- Task to carry out -
Copy all the lines of the listing below exactly. Skip the images.

....

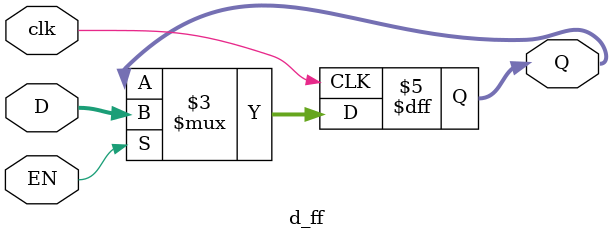
<source format=v>
module d_ff(clk,EN,D,Q);
  parameter n=16;
  input clk,EN;
  input [n-1:0] D;
  output reg [n-1:0] Q;
  always @(posedge clk)
  	  if(EN==1)
    Q<=D;
  
endmodule
</source>
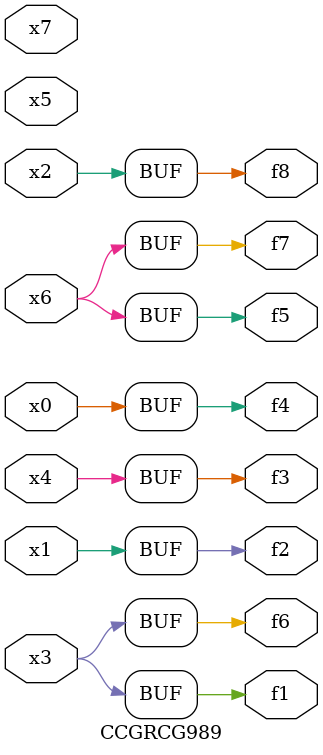
<source format=v>
module CCGRCG989(
	input x0, x1, x2, x3, x4, x5, x6, x7,
	output f1, f2, f3, f4, f5, f6, f7, f8
);
	assign f1 = x3;
	assign f2 = x1;
	assign f3 = x4;
	assign f4 = x0;
	assign f5 = x6;
	assign f6 = x3;
	assign f7 = x6;
	assign f8 = x2;
endmodule

</source>
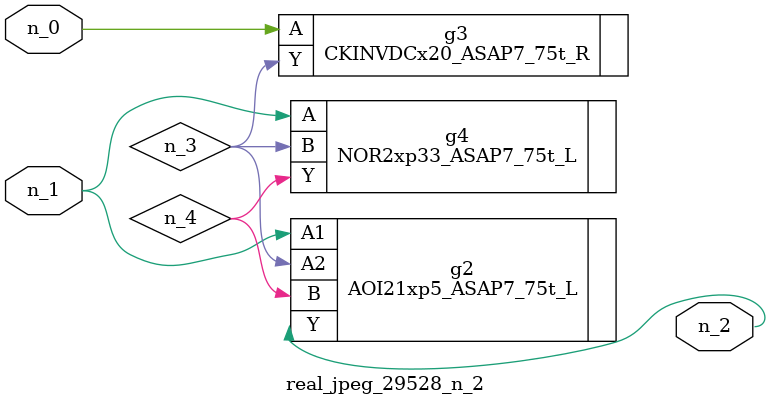
<source format=v>
module real_jpeg_29528_n_2 (n_1, n_0, n_2);

input n_1;
input n_0;

output n_2;

wire n_4;
wire n_3;

CKINVDCx20_ASAP7_75t_R g3 ( 
.A(n_0),
.Y(n_3)
);

AOI21xp5_ASAP7_75t_L g2 ( 
.A1(n_1),
.A2(n_3),
.B(n_4),
.Y(n_2)
);

NOR2xp33_ASAP7_75t_L g4 ( 
.A(n_1),
.B(n_3),
.Y(n_4)
);


endmodule
</source>
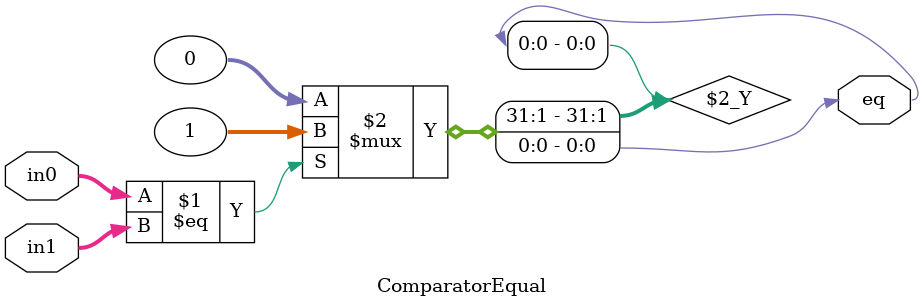
<source format=v>
`timescale 1ns/1ns
module ComparatorEqual(input[3:0] in0, in1, output eq);
  assign eq = (in0 == in1) ? 1 : 0;
endmodule
</source>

....

- Exercise solution -
<source format=v>
module d_ff(clk,EN,D,Q);
  parameter n=16;
  input clk,EN;
  input [n-1:0] D;
  output reg [n-1:0] Q;
  always @(posedge clk)
  	  if(EN==1)
    Q<=D;
  
endmodule
</source>
<source format=v>
module CCGRCG989(
	input x0, x1, x2, x3, x4, x5, x6, x7,
	output f1, f2, f3, f4, f5, f6, f7, f8
);
	assign f1 = x3;
	assign f2 = x1;
	assign f3 = x4;
	assign f4 = x0;
	assign f5 = x6;
	assign f6 = x3;
	assign f7 = x6;
	assign f8 = x2;
endmodule

</source>
<source format=v>
module real_jpeg_29528_n_2 (n_1, n_0, n_2);

input n_1;
input n_0;

output n_2;

wire n_4;
wire n_3;

CKINVDCx20_ASAP7_75t_R g3 ( 
.A(n_0),
.Y(n_3)
);

AOI21xp5_ASAP7_75t_L g2 ( 
.A1(n_1),
.A2(n_3),
.B(n_4),
.Y(n_2)
);

NOR2xp33_ASAP7_75t_L g4 ( 
.A(n_1),
.B(n_3),
.Y(n_4)
);


endmodule
</source>
<source format=v>
`timescale 1ns/1ns
module ComparatorEqual(input[3:0] in0, in1, output eq);
  assign eq = (in0 == in1) ? 1 : 0;
endmodule
</source>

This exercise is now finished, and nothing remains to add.